La Gazette

des Comores

Billet/Mémoire : Soufou Hamba, symbole de l’unité comorienne, oublié

Billet/Mémoire : Soufou Hamba, symbole de l’unité comorienne, oublié © : HZK-LGDC

Je ferai mien le fameux dicton d’Alain Foka : « Nul n’a le droit d’effacer l’histoire d’un peuple, car un peuple sans histoire, c’est un monde sans âme ». Dans notre archipel, l’amnésie collective semble l’avoir emporté, même sur ce qui devrait nous rassembler au-delà de nos positionnement politique, à savoir l’unité nationale. Outre l’équipe nationale de football, peu de chose semble faire l’unanimité au sein de la population comorienne, car le fonds de commerce des régimes successifs était toujours d’utiliser les symboles pour asseoir une certaine légitimité au lieu d’appeler à la mémoire collective. La date du 17 février est, hélas, là pour illustrer les divisions profondes de la classe politique sur presque tout.
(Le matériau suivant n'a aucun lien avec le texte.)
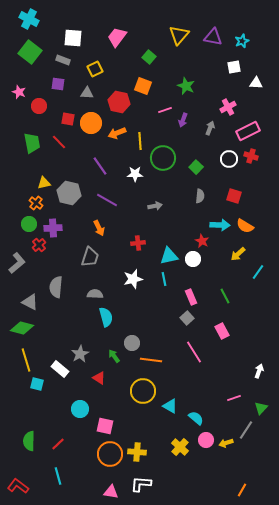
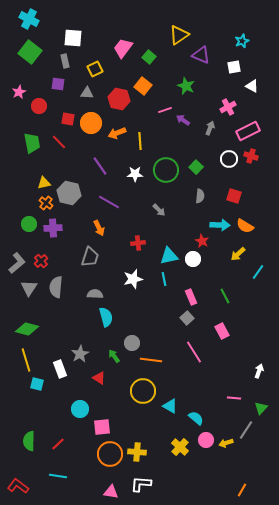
yellow triangle at (179, 35): rotated 15 degrees clockwise
pink trapezoid at (117, 37): moved 6 px right, 11 px down
purple triangle at (213, 37): moved 12 px left, 18 px down; rotated 12 degrees clockwise
gray rectangle at (63, 60): moved 2 px right, 1 px down; rotated 56 degrees clockwise
white triangle at (256, 83): moved 4 px left, 3 px down; rotated 24 degrees clockwise
orange square at (143, 86): rotated 18 degrees clockwise
pink star at (19, 92): rotated 24 degrees clockwise
red hexagon at (119, 102): moved 3 px up
purple arrow at (183, 120): rotated 104 degrees clockwise
green circle at (163, 158): moved 3 px right, 12 px down
purple line at (107, 200): moved 2 px right, 2 px down
orange cross at (36, 203): moved 10 px right
gray arrow at (155, 206): moved 4 px right, 4 px down; rotated 56 degrees clockwise
red cross at (39, 245): moved 2 px right, 16 px down
gray triangle at (30, 302): moved 1 px left, 14 px up; rotated 36 degrees clockwise
green diamond at (22, 328): moved 5 px right, 1 px down
white rectangle at (60, 369): rotated 30 degrees clockwise
pink line at (234, 398): rotated 24 degrees clockwise
pink square at (105, 426): moved 3 px left, 1 px down; rotated 18 degrees counterclockwise
cyan line at (58, 476): rotated 66 degrees counterclockwise
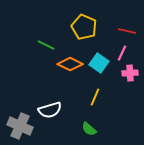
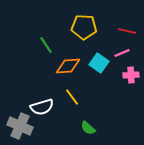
yellow pentagon: rotated 20 degrees counterclockwise
green line: rotated 30 degrees clockwise
pink line: rotated 42 degrees clockwise
orange diamond: moved 2 px left, 2 px down; rotated 30 degrees counterclockwise
pink cross: moved 1 px right, 2 px down
yellow line: moved 23 px left; rotated 60 degrees counterclockwise
white semicircle: moved 8 px left, 3 px up
green semicircle: moved 1 px left, 1 px up
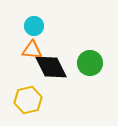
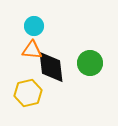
black diamond: rotated 20 degrees clockwise
yellow hexagon: moved 7 px up
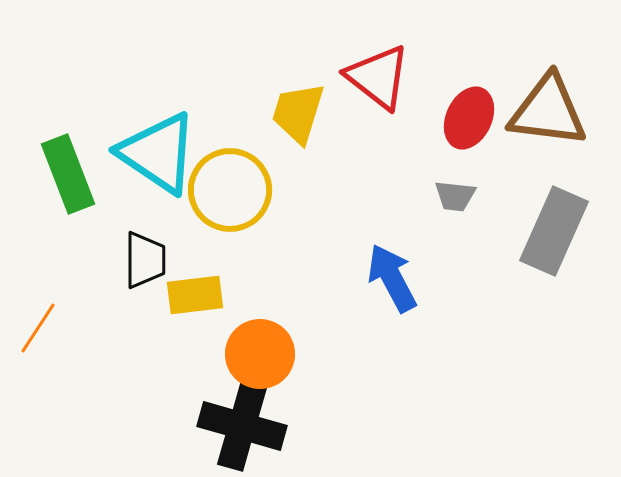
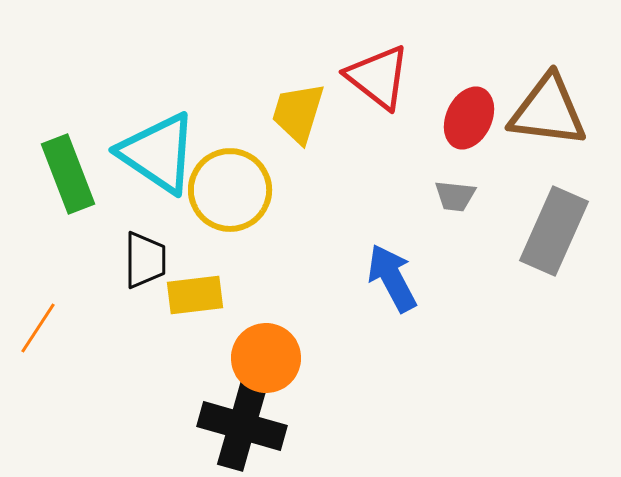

Malheureusement, cette posture on la retrouve partout dans l’histoire politique, et même au-delà. L’autre jour je suis tombé sur une tribune de l’historien comorien, Soilihi Keys, parlant du 53e anniversaire du Martyr, Daoud Soufou Hamba, un jeune maorais tué le 13 février 1973 par la milice Soroda : « Il a été tué par balle le 13 février 1973 à Acoua lors d'une tentative d'expédition punitive des soroda contre ce village du nord-ouest de Mayotte », comme ça a été bien expliqué dans cette tribune très intéressante du point de vue historique, et sur cette incapacité des deux côtés de l’archipel de se souvenir d’un évènement et d’un personnage aussi central dans l’évolution institutionnelle des Comores.

 

Soutenu par le Mouvement Populaire Mahorais (MPM), Soroda était en quelque sorte des groupes de partisans à majorité composés de femmes, engagées dans les actions politiques, souvent très violents, et qui avait comme but ultime, mater les velléités indépendantistes. Zena M’dere, étant la figure de proue, et la plus radicale des Soroda, avec ses fameuses chatouilleuses. C’est donc au cours de l’une de leur expédition dans le village d’Acoua pro-indépendance que le jeune Soufou Hamba fut abattu : « Ils étaient majoritairement indépendantistes et contre la séparation de Mayotte des autres îles des Comores ». Relatant les faits, l’historien va un peu plus loin, en pointant la responsabilité des forces françaises : « La gendarmerie française alertée pour venir au secours du village sous la menace de la barbarie soroda a préféré jouer l’indifférence, obligeant par cette attitude non républicaine et lâche, les villageois de se défendre eux-mêmes ».

 

Et depuis, la mémoire de ce jeune est passé sous silence à Mayotte : « Parce qu'à Mayotte c'est une honte de dire à la jeune génération que pendant la crise de la séparation, des Mahorais se sont battus courageusement pour l'unité des Comores et son indépendance », poursuit Soilihi Keys. Si c’est inadmissible, on peut par contre comprendre l’attitude des leaders mahorais d’aujourd’hui d’effacer de la mémoire collective toute trace d’une quelconque comoriennité dans la lutte pour Mayotte française. Comme l’historien, on se pose la question : pourquoi aux Comores on passe sous silence le nom d’un tel martyr, qui a perdu la vie pour l’unité de ce pays ? On ne va pas spéculer sur les raisons, mais tout comme l’historien, nous pensons qu’il est temps, que les Serrer-la-main, soient considérer comme des héros de l’unité comorienne.

 

A l’heure, où le nationalisme est porté comme bandoulière, il serait grand temps de se souvenir de ceux qui ont tout perdu pour des Comores de quatre îles. Par exemple, prendre la date du 13 février, jour de la mort de Soufou Hamba, pour célébrer ceux qui ont combattu et continuent à le faire pour le retour de Mayotte dans le giron national, à l’image du soulèvement du 29 mars 1947, célébrée aujourd’hui par les Malagasys pour se souvenir de ceux qui sont tombé pour l’indépendance du pays. Avant le 06 juillet, le 12 novembre et le 17 février, il y’eut le 13 février 1973.